Selected excerpt:
════════════════════

Share your dilemmas and get honest opinions from other Mumsnetters.

To feel like I have to pay this off for DD’s sake? How can I do it?

332 replies

Hyre · 21/05/2024 08:18

This situation is making me feel unwell. I have 200k left on a mortgage. I’m 36. If I don’t pay this off by the time DD is at school (ie by the time I’m 40) I feel like she is going to be at such a huge huge disadvantage in life as I am a single parent with cms that as everyone knows is unpredictable. This is causing me a lot of stress. I try and overpay but sacrifice my own eating to do this.

i don’t feel like she will have the same opportunity as a child in a two parent household otherwise. How can I achieve this? I feel constantly stressed

OP posts:
user1471538283 · 23/05/2024 13:32

It is scary doing it on your own but it's such an achievement. All you can do is chip away at the mortgage if you have any spare money. But you do need some joy as well.

════════════════════

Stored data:
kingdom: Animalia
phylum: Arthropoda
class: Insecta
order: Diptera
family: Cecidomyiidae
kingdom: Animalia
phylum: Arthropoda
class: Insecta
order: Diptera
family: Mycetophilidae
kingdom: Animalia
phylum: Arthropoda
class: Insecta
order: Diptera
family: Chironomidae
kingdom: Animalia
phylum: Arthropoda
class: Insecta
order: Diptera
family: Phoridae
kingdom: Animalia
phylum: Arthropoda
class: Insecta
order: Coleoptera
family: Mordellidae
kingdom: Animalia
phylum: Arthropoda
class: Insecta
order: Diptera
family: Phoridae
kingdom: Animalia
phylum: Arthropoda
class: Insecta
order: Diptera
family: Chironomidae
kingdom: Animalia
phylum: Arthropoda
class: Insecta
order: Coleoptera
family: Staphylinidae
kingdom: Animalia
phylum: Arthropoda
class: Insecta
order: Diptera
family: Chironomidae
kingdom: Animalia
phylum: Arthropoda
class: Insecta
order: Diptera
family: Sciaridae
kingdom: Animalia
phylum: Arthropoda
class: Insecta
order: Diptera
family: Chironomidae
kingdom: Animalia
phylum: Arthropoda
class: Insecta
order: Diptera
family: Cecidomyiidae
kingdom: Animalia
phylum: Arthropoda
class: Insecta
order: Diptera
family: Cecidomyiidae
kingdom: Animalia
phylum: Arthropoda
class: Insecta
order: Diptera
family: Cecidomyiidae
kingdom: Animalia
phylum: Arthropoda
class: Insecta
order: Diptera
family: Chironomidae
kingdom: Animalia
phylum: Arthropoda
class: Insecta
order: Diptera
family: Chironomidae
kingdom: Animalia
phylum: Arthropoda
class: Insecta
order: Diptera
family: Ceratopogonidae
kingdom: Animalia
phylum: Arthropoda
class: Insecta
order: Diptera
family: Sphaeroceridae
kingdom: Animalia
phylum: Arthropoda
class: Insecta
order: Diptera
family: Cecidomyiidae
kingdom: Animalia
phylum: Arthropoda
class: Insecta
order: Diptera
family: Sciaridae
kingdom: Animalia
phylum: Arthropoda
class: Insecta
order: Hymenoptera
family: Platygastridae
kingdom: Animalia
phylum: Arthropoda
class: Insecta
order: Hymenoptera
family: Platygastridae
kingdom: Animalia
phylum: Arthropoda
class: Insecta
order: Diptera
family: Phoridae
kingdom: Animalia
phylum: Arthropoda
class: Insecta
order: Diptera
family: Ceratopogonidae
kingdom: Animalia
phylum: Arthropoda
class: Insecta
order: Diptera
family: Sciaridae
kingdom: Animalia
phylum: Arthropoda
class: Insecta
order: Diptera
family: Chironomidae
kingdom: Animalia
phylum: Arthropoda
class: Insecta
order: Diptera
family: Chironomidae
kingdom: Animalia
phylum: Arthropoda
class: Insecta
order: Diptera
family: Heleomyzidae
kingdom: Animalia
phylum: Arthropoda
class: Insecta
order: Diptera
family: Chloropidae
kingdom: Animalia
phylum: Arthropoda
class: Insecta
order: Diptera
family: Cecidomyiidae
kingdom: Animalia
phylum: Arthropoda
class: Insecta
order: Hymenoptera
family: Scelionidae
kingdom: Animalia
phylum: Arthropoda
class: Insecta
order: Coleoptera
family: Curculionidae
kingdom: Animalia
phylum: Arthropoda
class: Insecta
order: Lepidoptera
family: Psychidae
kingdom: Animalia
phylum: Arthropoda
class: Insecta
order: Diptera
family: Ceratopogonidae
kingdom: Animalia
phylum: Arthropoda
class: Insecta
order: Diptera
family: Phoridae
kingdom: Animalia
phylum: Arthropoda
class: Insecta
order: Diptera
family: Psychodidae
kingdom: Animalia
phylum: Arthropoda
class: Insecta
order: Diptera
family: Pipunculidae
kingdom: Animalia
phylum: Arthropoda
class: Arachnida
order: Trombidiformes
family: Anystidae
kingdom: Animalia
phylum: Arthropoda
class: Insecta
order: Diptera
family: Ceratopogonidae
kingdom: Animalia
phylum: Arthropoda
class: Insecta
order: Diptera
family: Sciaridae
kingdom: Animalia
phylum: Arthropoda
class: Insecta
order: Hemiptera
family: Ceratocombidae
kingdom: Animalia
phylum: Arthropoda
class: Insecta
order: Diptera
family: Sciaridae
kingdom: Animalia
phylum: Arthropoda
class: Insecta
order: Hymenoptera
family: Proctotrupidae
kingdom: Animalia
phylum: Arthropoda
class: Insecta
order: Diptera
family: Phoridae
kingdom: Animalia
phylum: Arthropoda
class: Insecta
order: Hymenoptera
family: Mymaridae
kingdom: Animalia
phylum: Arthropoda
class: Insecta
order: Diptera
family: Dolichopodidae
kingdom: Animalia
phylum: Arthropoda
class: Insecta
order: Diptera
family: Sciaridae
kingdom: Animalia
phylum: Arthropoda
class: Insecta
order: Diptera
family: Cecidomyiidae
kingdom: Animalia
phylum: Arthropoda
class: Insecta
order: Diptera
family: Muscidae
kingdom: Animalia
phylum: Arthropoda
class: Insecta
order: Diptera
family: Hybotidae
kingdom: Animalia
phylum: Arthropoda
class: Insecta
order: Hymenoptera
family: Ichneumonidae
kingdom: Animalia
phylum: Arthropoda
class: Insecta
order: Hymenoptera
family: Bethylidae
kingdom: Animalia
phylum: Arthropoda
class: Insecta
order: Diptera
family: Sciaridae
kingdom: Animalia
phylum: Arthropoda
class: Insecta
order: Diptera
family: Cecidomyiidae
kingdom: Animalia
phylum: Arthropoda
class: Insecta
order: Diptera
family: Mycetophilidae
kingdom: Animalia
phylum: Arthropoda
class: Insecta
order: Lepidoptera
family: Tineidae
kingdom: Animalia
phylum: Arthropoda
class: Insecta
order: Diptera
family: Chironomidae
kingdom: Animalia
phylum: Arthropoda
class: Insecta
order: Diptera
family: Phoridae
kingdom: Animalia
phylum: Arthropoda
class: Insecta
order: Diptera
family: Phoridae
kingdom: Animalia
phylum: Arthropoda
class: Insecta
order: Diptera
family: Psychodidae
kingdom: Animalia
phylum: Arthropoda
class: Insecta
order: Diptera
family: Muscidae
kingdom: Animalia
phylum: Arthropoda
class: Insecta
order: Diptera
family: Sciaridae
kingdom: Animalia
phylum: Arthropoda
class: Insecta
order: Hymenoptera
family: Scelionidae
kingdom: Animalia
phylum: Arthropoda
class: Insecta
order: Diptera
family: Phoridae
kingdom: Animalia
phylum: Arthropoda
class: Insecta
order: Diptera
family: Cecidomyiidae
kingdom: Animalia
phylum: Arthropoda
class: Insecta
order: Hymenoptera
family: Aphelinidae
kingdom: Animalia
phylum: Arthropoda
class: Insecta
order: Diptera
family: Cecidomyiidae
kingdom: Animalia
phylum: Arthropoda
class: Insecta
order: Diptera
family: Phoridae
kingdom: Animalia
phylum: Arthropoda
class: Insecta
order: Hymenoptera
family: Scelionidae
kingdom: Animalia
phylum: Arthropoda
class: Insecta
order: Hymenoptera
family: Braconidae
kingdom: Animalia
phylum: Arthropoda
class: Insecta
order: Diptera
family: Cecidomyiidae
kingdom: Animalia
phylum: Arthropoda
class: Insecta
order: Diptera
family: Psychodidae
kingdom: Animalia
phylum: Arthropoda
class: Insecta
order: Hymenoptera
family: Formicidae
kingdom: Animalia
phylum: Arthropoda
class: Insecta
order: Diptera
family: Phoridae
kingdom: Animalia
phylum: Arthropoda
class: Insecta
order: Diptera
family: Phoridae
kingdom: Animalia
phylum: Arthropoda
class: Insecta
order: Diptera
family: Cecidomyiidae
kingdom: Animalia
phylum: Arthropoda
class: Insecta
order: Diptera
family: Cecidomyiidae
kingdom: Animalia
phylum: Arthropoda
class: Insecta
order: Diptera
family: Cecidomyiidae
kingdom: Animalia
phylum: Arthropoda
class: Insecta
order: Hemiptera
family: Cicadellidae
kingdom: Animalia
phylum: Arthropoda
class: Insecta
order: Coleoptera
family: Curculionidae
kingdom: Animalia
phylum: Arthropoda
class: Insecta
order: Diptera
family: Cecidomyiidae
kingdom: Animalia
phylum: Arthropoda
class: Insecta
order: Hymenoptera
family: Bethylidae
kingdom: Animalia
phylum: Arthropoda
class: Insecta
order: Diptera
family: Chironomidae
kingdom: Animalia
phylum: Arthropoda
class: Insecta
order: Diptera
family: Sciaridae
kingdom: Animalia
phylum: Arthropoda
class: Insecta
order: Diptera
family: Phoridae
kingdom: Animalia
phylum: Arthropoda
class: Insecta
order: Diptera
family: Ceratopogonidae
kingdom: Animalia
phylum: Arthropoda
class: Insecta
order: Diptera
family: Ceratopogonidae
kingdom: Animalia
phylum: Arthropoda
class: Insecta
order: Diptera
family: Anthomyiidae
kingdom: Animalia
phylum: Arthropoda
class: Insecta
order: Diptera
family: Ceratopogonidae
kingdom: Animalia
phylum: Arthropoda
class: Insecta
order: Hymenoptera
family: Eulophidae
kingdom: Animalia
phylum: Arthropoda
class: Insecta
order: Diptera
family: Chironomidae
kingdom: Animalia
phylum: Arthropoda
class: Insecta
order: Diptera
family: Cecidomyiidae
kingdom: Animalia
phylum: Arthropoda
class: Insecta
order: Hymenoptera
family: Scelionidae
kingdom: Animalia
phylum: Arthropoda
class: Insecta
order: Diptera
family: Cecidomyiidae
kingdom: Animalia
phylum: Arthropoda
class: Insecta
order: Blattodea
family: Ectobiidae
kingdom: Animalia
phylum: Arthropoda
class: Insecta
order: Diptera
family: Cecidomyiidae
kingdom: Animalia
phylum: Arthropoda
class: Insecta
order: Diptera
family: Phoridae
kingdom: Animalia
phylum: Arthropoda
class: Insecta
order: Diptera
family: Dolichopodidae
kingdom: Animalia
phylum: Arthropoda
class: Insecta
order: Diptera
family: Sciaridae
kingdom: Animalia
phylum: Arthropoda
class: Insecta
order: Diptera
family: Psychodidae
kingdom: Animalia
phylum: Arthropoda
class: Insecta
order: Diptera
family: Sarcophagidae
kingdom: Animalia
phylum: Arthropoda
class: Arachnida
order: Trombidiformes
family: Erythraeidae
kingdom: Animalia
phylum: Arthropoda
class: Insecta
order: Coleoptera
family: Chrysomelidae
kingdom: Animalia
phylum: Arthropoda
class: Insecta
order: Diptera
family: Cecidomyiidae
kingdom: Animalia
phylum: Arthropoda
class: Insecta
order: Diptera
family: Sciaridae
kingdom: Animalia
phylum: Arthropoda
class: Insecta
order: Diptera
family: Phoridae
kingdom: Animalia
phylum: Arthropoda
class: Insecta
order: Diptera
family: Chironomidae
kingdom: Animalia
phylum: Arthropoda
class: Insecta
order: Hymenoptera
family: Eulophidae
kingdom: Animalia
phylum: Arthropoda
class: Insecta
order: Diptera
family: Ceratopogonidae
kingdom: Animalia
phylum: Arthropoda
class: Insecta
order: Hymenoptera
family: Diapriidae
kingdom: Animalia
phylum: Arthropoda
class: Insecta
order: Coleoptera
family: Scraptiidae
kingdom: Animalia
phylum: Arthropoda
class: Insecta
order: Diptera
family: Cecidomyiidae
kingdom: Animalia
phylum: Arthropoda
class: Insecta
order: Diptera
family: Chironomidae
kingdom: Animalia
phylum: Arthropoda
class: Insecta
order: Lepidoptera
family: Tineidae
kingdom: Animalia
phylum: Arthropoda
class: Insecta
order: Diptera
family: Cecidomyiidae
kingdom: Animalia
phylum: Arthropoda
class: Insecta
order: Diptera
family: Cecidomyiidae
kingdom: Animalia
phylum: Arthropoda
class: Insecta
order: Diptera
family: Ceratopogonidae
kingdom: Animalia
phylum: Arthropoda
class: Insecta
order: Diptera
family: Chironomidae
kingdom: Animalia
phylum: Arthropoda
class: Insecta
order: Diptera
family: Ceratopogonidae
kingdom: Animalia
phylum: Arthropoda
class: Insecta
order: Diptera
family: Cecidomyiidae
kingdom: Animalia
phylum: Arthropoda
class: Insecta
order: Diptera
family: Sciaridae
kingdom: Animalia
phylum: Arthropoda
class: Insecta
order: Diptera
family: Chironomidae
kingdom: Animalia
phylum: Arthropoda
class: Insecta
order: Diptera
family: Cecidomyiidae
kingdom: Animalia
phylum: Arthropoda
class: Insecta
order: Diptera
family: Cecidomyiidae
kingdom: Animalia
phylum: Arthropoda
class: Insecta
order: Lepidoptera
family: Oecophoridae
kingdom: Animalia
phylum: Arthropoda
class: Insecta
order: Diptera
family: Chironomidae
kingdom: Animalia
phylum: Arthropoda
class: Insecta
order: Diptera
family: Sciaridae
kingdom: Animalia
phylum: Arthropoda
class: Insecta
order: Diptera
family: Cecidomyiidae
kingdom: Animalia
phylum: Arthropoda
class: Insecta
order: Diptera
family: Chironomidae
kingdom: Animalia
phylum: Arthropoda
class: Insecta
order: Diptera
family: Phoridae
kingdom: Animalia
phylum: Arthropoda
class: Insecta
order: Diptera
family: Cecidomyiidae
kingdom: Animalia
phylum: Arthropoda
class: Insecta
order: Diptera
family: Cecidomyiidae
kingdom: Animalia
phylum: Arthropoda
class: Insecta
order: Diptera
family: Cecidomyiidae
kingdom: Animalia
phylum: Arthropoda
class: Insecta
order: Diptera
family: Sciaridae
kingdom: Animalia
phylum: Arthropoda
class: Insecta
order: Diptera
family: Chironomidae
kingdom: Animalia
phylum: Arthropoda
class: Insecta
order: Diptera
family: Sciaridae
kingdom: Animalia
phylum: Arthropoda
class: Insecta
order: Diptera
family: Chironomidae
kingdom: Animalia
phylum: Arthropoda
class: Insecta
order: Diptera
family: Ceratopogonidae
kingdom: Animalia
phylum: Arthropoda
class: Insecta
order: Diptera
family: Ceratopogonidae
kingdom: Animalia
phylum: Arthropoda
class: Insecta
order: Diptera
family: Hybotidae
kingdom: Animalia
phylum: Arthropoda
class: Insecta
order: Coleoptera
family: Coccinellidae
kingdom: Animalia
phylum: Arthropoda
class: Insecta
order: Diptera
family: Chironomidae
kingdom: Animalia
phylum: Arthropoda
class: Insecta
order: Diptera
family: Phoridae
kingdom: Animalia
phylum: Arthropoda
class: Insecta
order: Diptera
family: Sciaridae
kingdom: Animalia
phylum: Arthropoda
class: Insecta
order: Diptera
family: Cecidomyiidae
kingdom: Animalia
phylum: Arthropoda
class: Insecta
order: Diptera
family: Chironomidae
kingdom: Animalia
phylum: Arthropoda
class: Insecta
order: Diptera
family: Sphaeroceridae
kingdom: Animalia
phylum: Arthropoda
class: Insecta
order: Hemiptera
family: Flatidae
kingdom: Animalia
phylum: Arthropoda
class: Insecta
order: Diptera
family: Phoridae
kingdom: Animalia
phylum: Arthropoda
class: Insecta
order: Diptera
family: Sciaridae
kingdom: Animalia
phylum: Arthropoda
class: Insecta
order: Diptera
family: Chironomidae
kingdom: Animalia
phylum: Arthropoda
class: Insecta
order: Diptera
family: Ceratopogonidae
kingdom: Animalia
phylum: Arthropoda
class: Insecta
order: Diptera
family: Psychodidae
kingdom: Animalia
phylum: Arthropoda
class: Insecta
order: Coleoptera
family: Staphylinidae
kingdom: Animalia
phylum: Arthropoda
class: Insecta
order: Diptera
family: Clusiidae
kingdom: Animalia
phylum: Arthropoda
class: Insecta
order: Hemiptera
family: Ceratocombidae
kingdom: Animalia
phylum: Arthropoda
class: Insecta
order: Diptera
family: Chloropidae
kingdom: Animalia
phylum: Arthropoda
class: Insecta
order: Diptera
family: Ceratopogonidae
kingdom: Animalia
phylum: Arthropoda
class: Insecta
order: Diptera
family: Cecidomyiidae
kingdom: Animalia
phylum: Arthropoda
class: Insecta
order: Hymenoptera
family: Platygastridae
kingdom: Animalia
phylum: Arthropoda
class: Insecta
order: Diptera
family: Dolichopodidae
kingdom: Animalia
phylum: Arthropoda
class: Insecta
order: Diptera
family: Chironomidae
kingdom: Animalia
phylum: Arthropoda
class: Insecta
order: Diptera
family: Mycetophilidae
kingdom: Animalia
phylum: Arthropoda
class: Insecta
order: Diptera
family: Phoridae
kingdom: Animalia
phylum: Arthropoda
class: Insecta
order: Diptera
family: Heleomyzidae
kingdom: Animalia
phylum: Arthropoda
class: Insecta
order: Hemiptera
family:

════════════════════

Your goal: Quote every sentence in the mortgage forum thread that ends with a question mark.

Solution for this exercise:
"To feel like I have to pay this off for DD’s sake?"
"How can I do it?"
"How can I achieve this?"